[Brano di partenza]
>>>

Deceduta un’infermiera a Genova, assisteva pazienti affetti da covid. L’ospedale: «Causa del decesso non certa»

Un’infermiera che assisteva i pazienti affetti da coronavirus allo Scassi, è morta ieri, sabato 11 aprile, a casa sua.

Anna Poggi, scrive il sito Genovatoday si sarebbe fermata venerdì scorso per malattia, dopo essere risultata negativa al test sierologico effettuato il 7 aprile. Purtroppo per la donna, che aveva iniziato a manifestare sintomi compatibili con quelli da covid-19 la settimana scorsa, non c’è stato nulla da fare. Il magistrato di turno ha disposto l’autopsia sul corpo.

La nota dell’ospedale pubblicata da GenovaToday 

«In relazione ad alcune notizie che stanno circolando in queste ultime ore sul decesso di una infermiera dell’Ospedale Villa Scassi, l’Azienda desidera esprimere innanzitutto le più sentite condoglianze alla famiglia per il grave lutto. Contestualmente si sottolinea che al momento non è certa la causa del decesso, avvenuto, in quanto la persona si era fermata in malattia venerdì 10 aprile ed era risultata negativa al Covid test sierologico il giorno 7 aprile.

<<<

[Obiettivo dell'esercizio] Riporta testualmente il passo dell'articolo sull'infermiera deceduta a Genova che inizia con "Deceduta un’infermiera a" e termina con "a casa sua.".

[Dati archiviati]

>>>

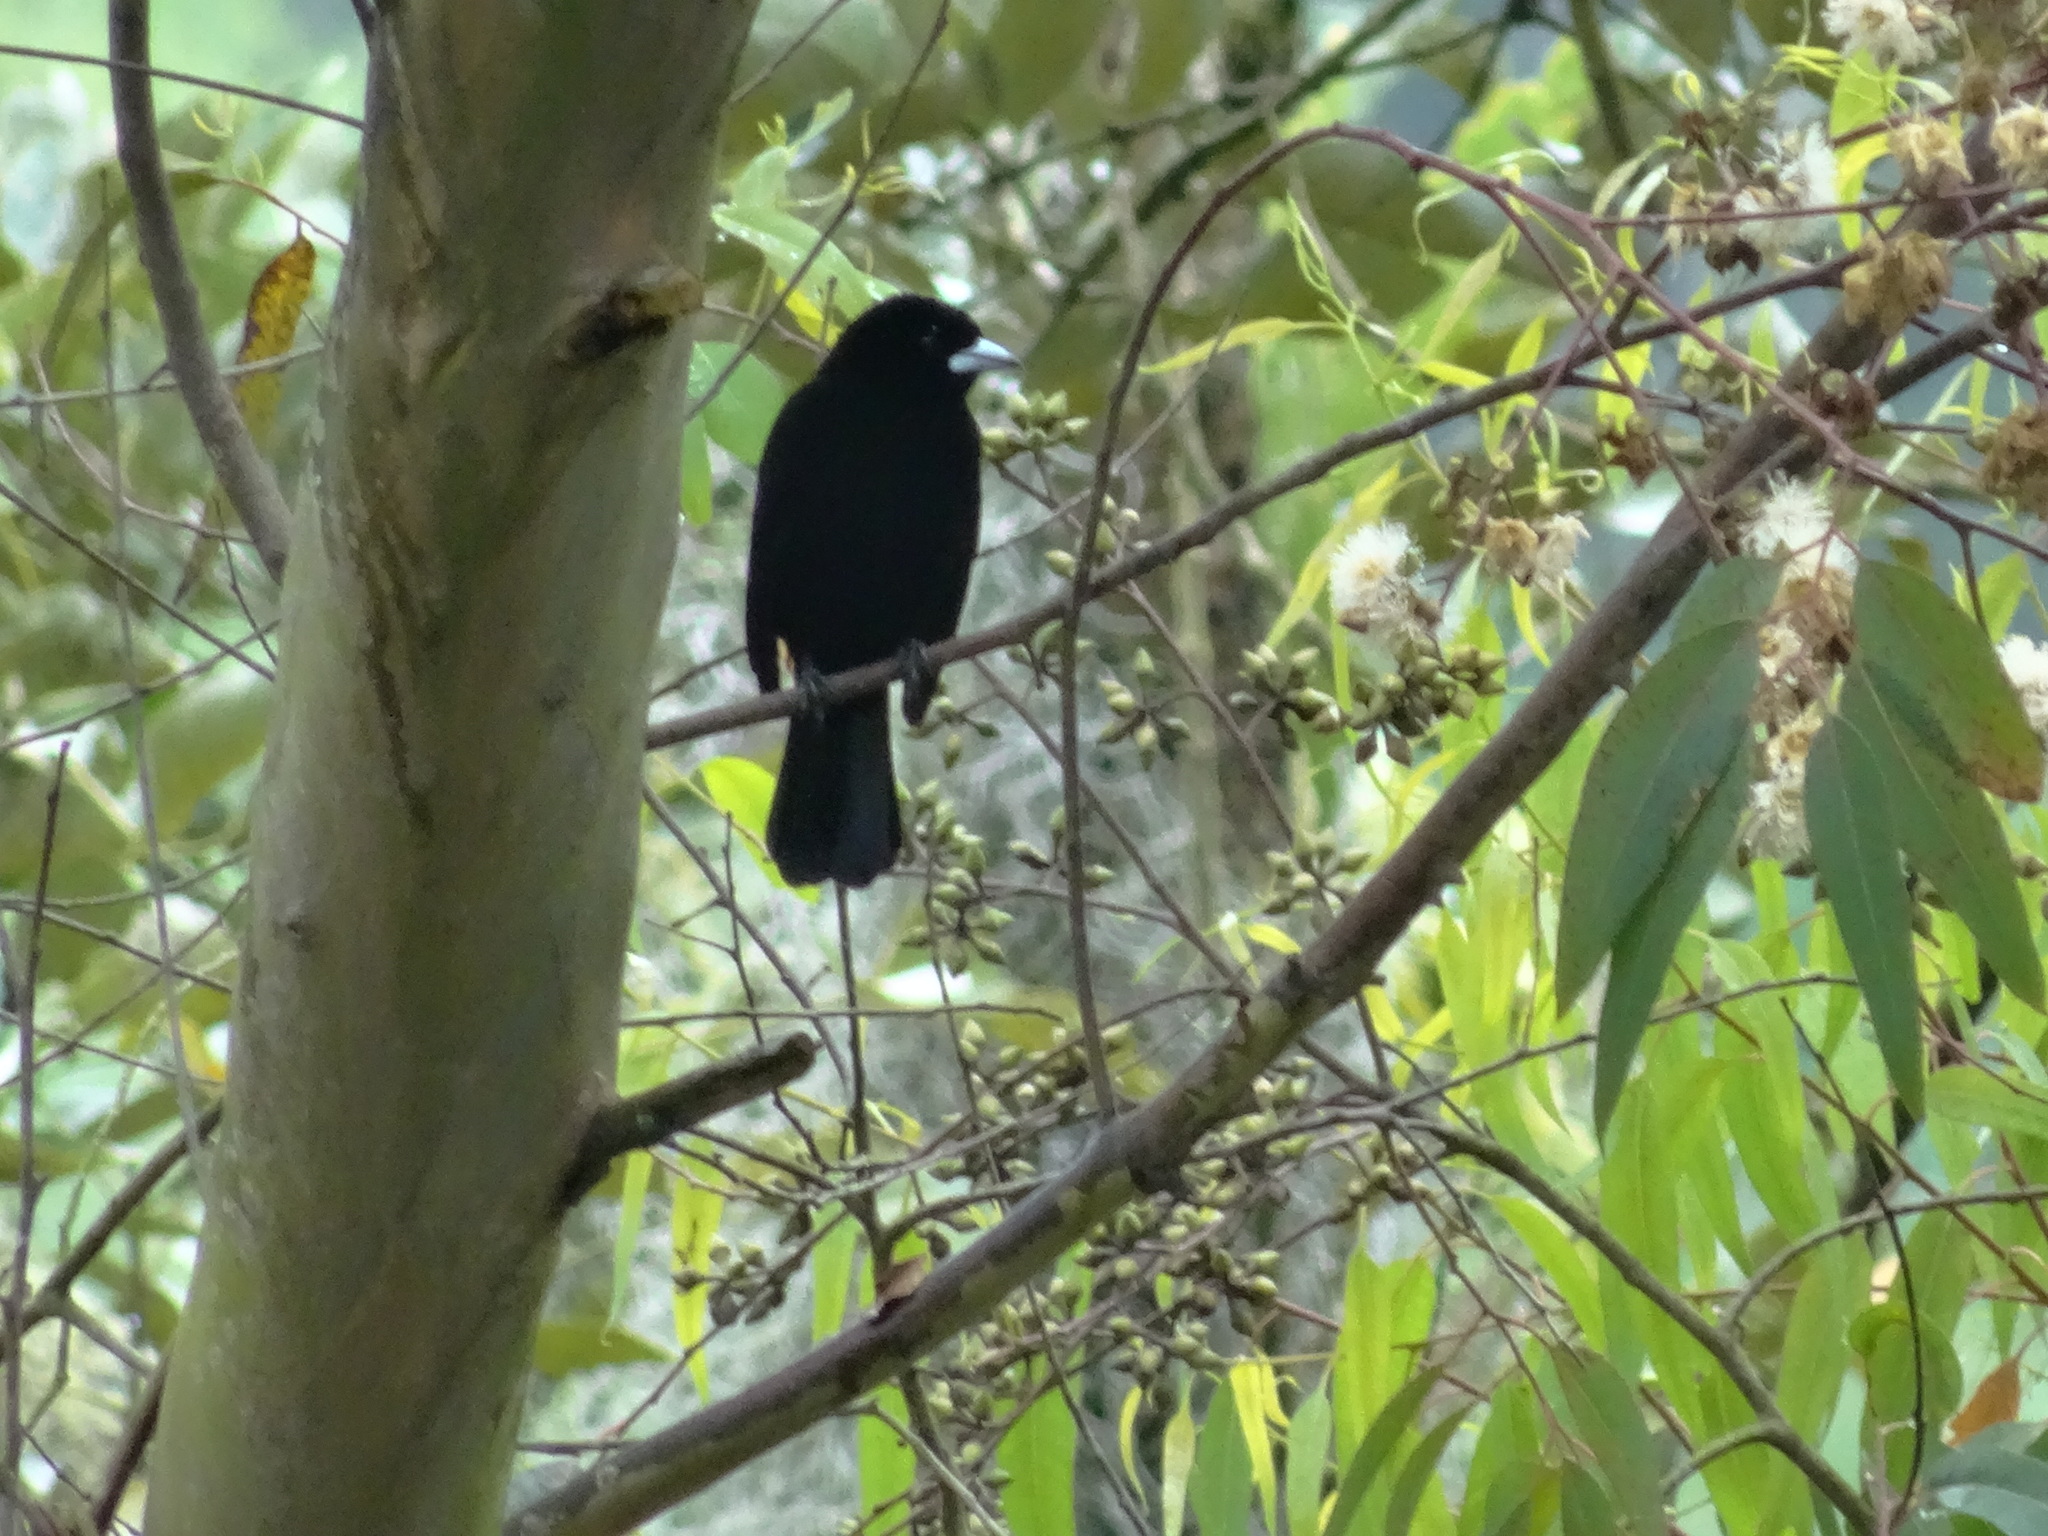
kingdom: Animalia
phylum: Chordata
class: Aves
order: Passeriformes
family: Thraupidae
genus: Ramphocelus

<<<
>>>

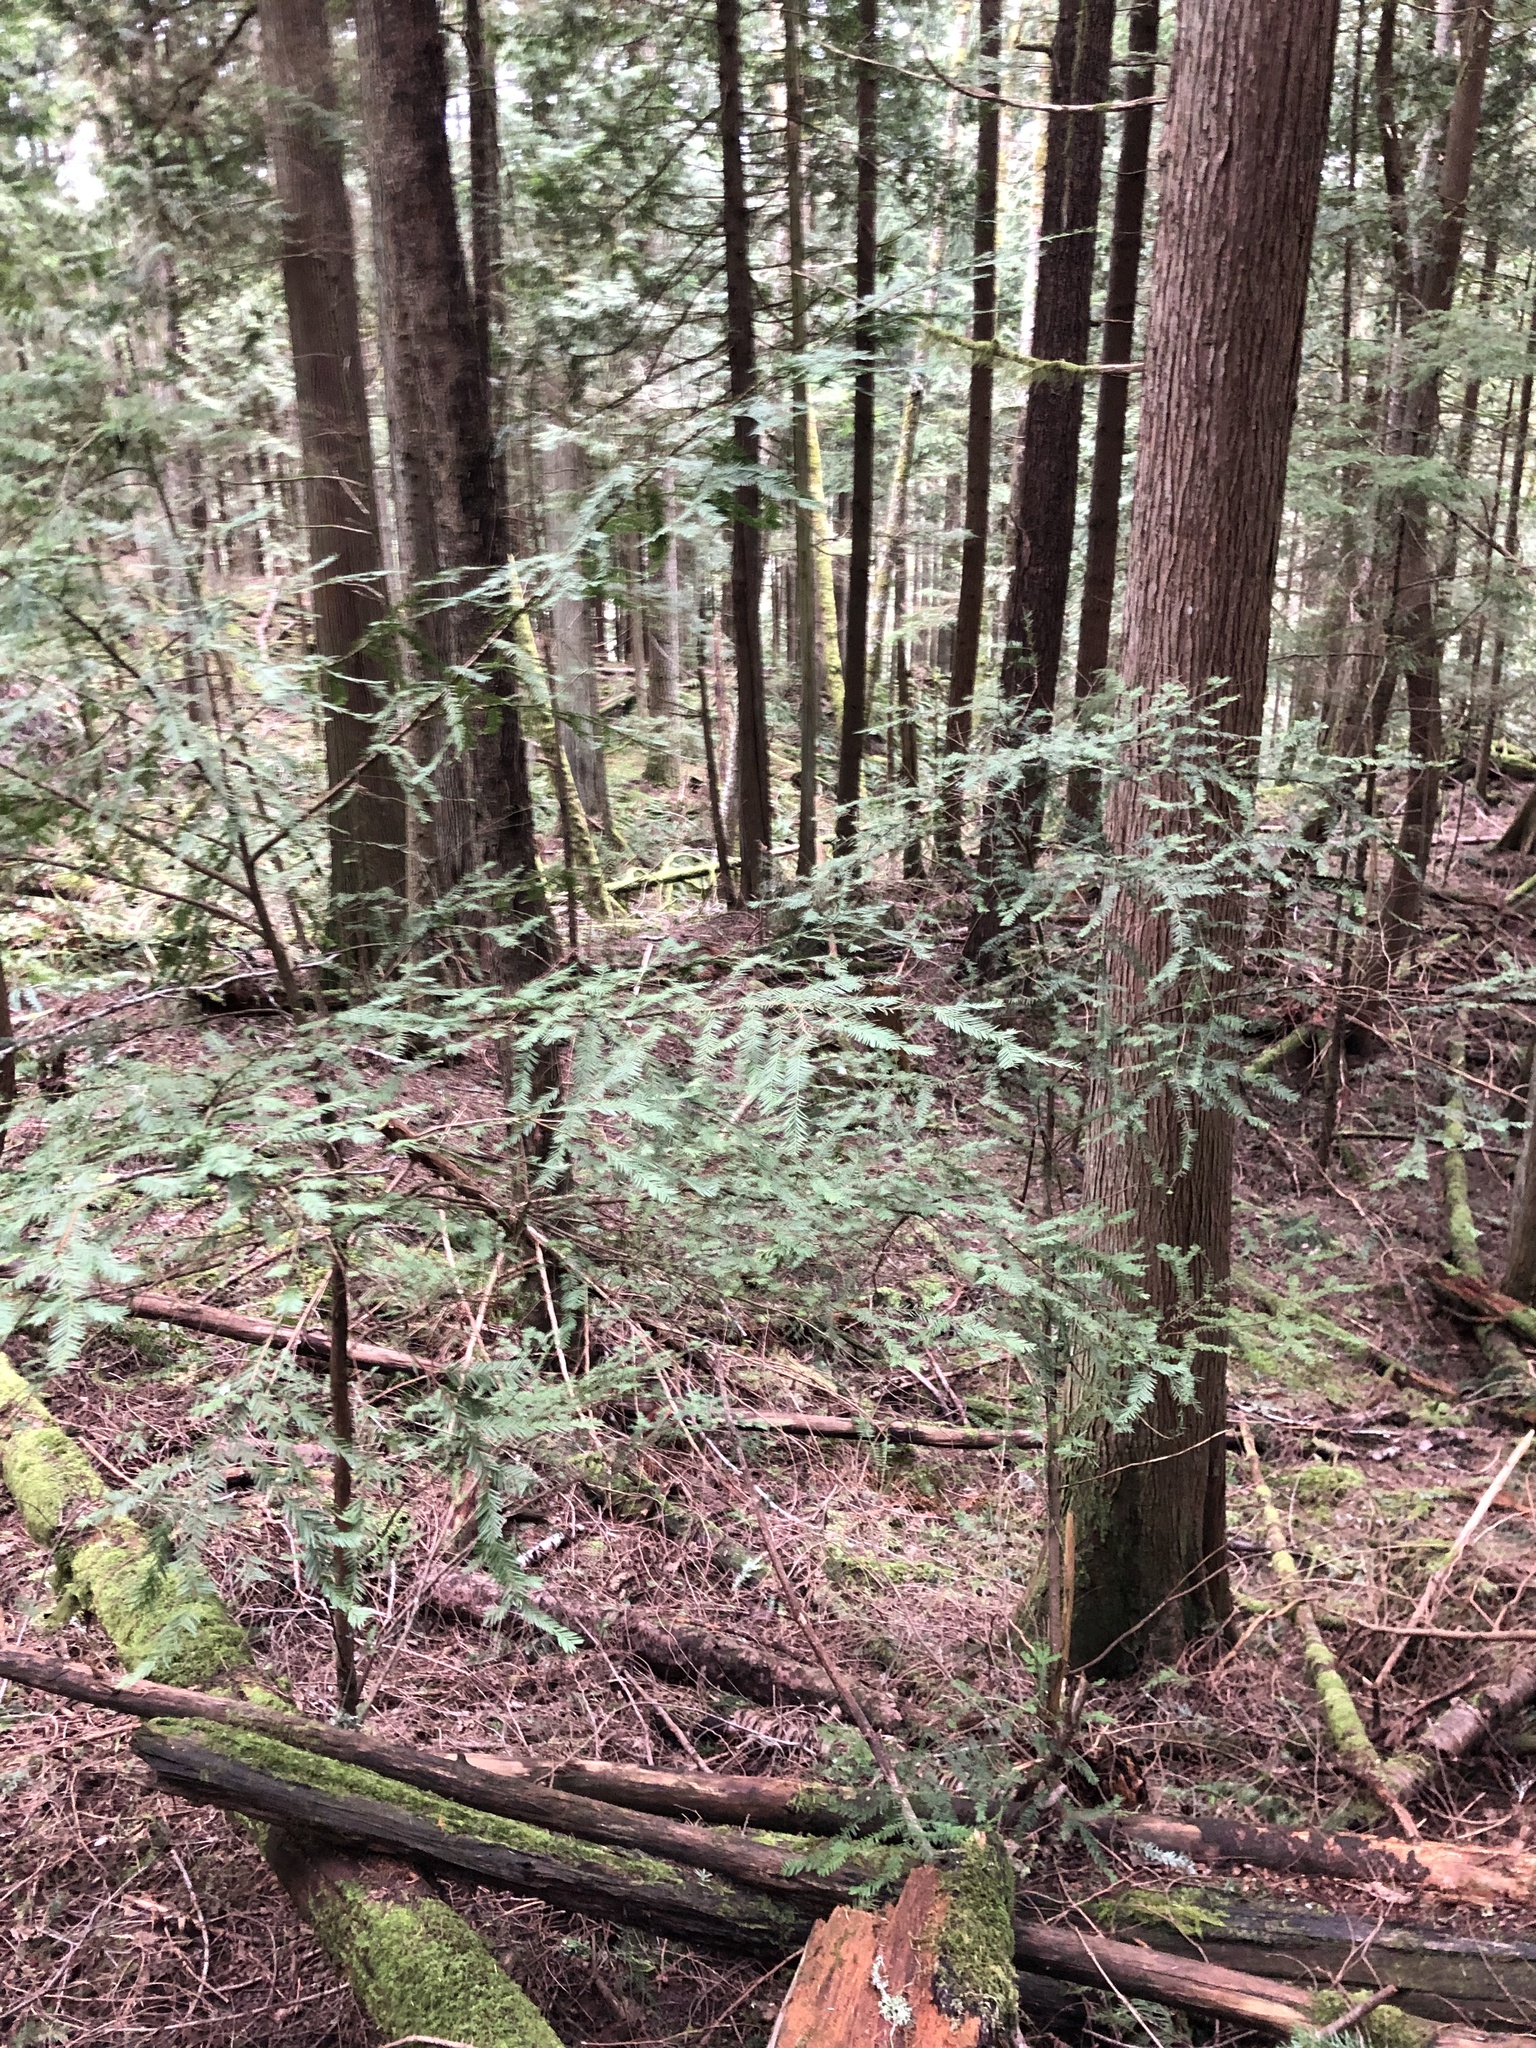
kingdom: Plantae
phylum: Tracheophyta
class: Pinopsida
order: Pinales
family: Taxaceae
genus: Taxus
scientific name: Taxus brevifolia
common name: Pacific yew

<<<
>>>

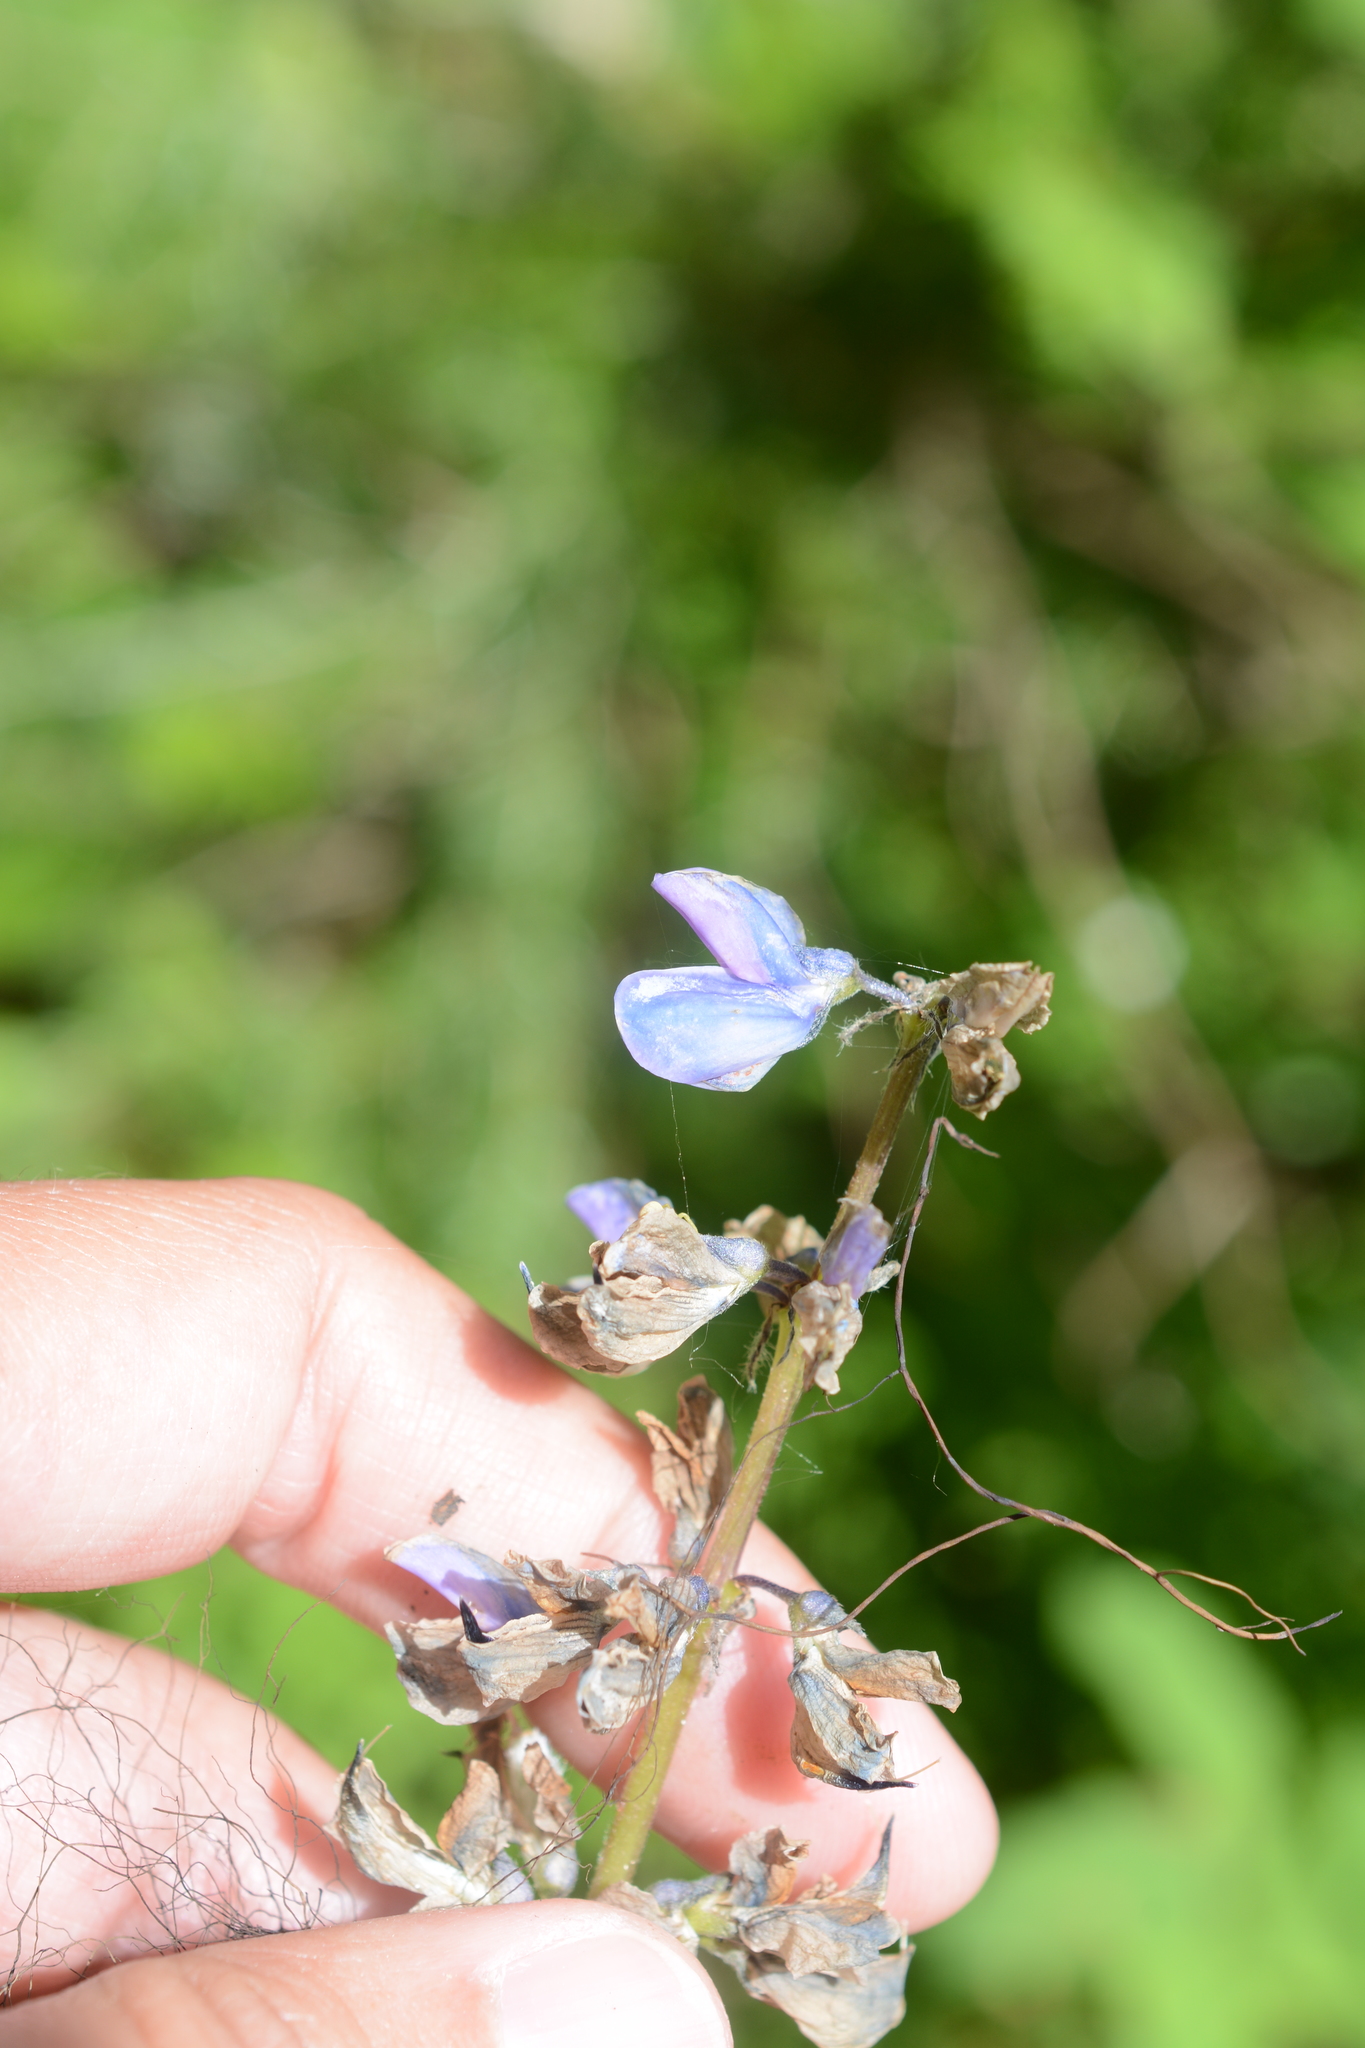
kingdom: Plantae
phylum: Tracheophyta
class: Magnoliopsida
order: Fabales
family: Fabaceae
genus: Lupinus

<<<

[Risultato dell'esercizio]
Deceduta un’infermiera a Genova, assisteva pazienti affetti da covid. L’ospedale: «Causa del decesso non certa»

Un’infermiera che assisteva i pazienti affetti da coronavirus allo Scassi, è morta ieri, sabato 11 aprile, a casa sua.